The term “degrees of freedom” is a term from physics having to do with symmetry, with the symmetry of the sphere being greatest, because no matter how you roll it, it looks the same. Not so with a rectangle, in a square you would have 90° of symmetry or 6 different positions which would look the same. With a rectangle if you have a strange grouping where one group of symmetry are the 4 ways you could turn it, and 2 additional but completely different degrees of freedom when you stand it on its end.

What has that got to do with me, you will probably ask? Well, although money has no intrinsic value of its own (it used to be tied to the gold standard and the silver standard but now it is tied to nothing), still has as much value as you pretend it does (or society at large). We will be talking about the Federal Reserve later, but right now we just want to associate money with degrees of freedom. If you are homeless and are begging for change you have almost no degrees of freedom–you must do the same thing day after day with no respite. With more money you may rent an apartment–with more you can buy a house etc.

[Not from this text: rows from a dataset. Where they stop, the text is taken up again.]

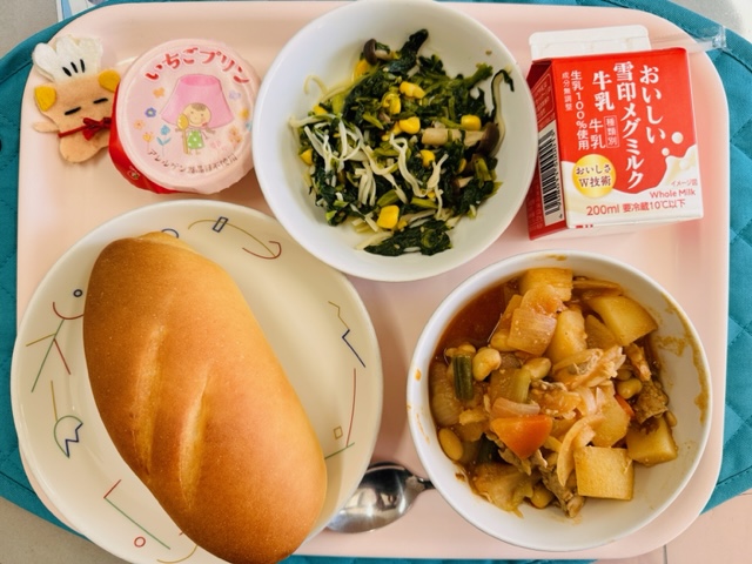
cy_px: 282
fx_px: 521
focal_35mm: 24
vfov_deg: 56.8
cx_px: 376
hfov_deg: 71.6
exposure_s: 1/121
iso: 80
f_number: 1.78
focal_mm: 6.86
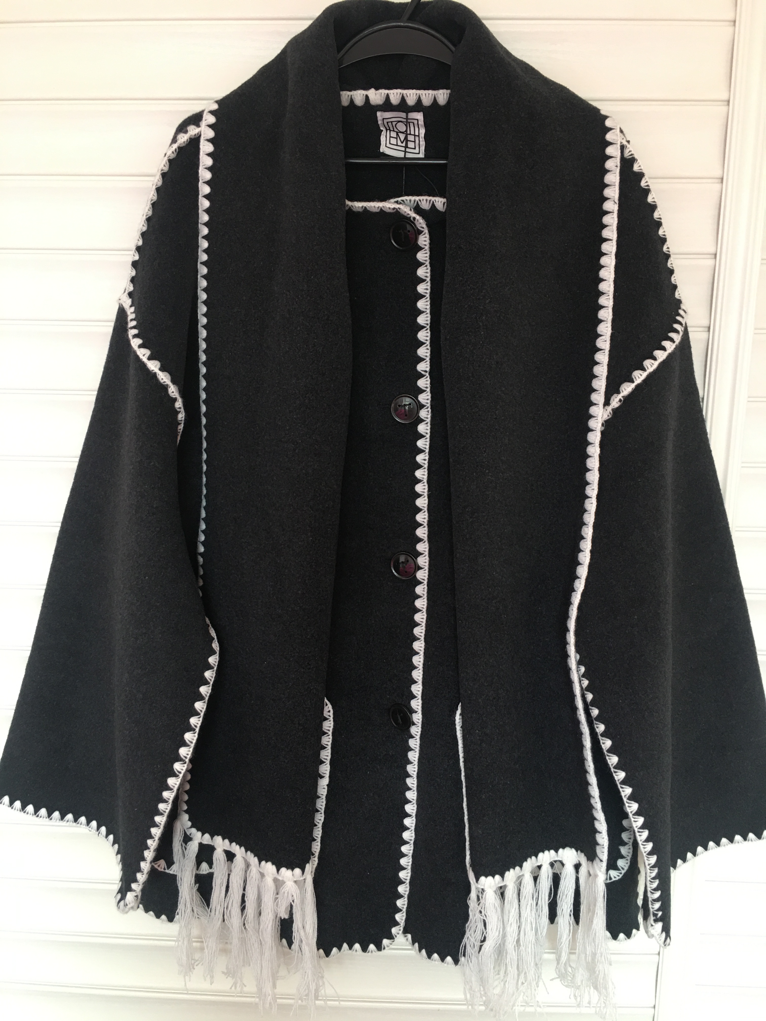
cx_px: 383
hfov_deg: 48.2
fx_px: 856
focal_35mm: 29
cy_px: 510
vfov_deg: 61.7
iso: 40
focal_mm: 4.15
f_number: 2.2
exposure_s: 1/33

The rich can go skiing and live their lives on vacation. If they have enough money they can play at it–the money game. When I used to tour through Europe it drove me crazy because every time we crossed a border we had to change our money into a different currency, and the money changers always charged you to exchange currencies. This of course, depletes in a small amount your degrees of freedom and establishes borders. If I can use the Euro in quite a few countries I save money because the money changers have been put out of business, but if I go to a country such as Great Britain, who do not use the Euro, where am I? At one of the thousands of money changing establishments, with them scraping off a little off the top every time I change my money.

This, by the way, is the only act of violence that Jesus ever performed during his ministry–on Wednesday, he overturned the money changers at the Temple, because you had to buy sanctified animals from the priests, and they used Shekels, whereas the common people used Roman coins, because they were under the yoke of Roman Rule. Let's run a little timeline, Jesus knocked over the money tables (and you can just imagine the scramble of people to grab the Shekels),  on Thursday evening he was arrested in on Friday morning he was crucified. Wednesday Thursday Friday. No slow-motion justice there. He acted on Wednesday and was dead and thought of as out of the way by Friday afternoon.

Many people when they get rich buy summer homes, boats, yachts, 4 or 5 cars and every other luxury you can imagine. What do I do?  I hope that my next royalty check has a good number on it. That's right, I get royalty checks, which means that I am Royal. That doesn't mean shit.  I have played and performed with my heart and soul and I have given it everything I've got every time, but I have less degrees of freedom than the man who owns the building I live in. What do you think of that?